Demissão anunciada
- Gustavo Loyola esteve para deixar o BC desde que assumiu, em junho de 95, quando comprou sua primeira briga com o governador de São Paulo, Mário Covas, por causa do destino do Banespa. Loyola defendia a privatização do banco - em intervenção federal desde dezembro de 94 -, enquanto Covas queria o banco de volta.
- Loyola substituiu Pérsio Arida no BC. Sua indicação provocou suspeitas porque era, à época, sócio do ex-ministro Maílson da Nóbrega na consultoria MCM Associados, que divulgou a 100 clientes a nomeação do novo presidente do BC.
- Em agosto de 95, o BC interveio no Banco Econômico e provocou a ira da bancada nordestina no Congresso, liderada pelo senador Antônio Carlos Magalhães, que chegou a anunciar que a instituição seria reaberta como banco estadual da Bahia, pelo valor de R$ 1,00. O anúncio causou ameaça de demissão coletiva no BC.
- Em novembro de 95 o BC interveio no Banco Nacional e herdou uma dívida de R$ 5,6 bilhões, por conta do Proer. O rombo do Nacional colocou em xeque o poder de fiscalização do BC sobre os bancos.

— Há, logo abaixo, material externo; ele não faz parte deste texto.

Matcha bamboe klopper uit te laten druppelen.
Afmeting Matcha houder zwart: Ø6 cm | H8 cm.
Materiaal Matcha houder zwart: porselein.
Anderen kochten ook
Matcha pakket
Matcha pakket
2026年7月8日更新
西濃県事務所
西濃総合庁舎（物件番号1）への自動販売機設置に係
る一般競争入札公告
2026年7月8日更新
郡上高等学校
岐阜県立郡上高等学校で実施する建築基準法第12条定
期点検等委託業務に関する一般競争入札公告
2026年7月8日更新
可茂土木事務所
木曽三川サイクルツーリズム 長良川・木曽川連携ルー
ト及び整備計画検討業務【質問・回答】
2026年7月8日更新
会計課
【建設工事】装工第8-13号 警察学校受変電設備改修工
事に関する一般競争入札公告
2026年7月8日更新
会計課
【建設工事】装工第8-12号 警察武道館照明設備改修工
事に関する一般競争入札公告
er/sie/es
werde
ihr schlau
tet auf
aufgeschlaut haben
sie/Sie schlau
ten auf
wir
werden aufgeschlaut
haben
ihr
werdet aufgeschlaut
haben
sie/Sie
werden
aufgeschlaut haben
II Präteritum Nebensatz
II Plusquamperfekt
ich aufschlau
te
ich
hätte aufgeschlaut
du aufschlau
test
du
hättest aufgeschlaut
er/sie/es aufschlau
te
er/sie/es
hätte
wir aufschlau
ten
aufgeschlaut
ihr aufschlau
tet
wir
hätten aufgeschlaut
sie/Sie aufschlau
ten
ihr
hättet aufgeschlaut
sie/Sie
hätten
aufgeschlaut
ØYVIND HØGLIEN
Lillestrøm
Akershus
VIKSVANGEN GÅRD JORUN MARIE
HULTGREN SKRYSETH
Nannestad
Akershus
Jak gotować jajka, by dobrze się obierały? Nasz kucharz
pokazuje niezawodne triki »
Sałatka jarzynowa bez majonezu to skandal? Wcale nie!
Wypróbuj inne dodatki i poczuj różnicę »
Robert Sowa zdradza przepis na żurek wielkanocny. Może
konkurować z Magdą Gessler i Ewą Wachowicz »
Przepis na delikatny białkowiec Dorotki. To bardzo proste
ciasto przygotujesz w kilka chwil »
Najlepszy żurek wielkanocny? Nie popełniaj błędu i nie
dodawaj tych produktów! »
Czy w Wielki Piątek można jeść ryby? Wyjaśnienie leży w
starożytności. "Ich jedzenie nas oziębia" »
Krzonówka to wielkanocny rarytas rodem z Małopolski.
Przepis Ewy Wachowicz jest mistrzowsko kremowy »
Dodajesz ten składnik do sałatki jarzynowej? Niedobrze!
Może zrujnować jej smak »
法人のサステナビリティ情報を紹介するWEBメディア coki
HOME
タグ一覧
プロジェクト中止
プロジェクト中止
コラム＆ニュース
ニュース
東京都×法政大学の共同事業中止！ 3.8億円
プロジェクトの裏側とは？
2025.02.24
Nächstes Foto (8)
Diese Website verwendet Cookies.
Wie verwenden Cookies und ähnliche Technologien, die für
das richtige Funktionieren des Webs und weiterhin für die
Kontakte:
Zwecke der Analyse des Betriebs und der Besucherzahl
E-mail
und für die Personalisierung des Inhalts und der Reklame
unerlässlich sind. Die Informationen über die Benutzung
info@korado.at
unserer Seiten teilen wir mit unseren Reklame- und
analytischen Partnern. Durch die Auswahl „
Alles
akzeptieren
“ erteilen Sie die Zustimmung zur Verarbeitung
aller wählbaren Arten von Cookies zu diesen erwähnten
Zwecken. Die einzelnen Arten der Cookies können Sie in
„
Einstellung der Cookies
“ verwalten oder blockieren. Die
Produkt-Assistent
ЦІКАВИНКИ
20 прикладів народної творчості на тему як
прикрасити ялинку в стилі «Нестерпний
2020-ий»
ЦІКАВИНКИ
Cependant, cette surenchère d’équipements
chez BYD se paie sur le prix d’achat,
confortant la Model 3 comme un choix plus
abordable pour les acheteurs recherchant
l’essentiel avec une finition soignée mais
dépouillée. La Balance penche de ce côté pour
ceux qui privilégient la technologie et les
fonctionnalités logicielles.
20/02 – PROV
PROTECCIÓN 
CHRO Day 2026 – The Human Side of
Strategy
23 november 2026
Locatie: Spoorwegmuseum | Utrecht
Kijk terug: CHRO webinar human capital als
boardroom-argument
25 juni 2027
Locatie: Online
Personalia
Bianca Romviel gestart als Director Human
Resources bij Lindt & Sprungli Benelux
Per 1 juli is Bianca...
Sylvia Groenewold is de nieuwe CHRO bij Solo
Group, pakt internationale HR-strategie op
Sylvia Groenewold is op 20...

- Em dezembro de 95, o vazamento do teor de relatório com as doações do Econômico para a campanha eleitoral de 90 - episódio da Pasta Rosa - abriu outra crise. O documento foi encontrado no Econômico pelos interventores. ACM liderou novamente os protestos contra o BC e xingou os diretores de marginais.
- Loyola entrou em 96 disposto de deixar o cargo. Foi demovido da idéia e chegou a afirmar que só sairia do posto se fosse demitido.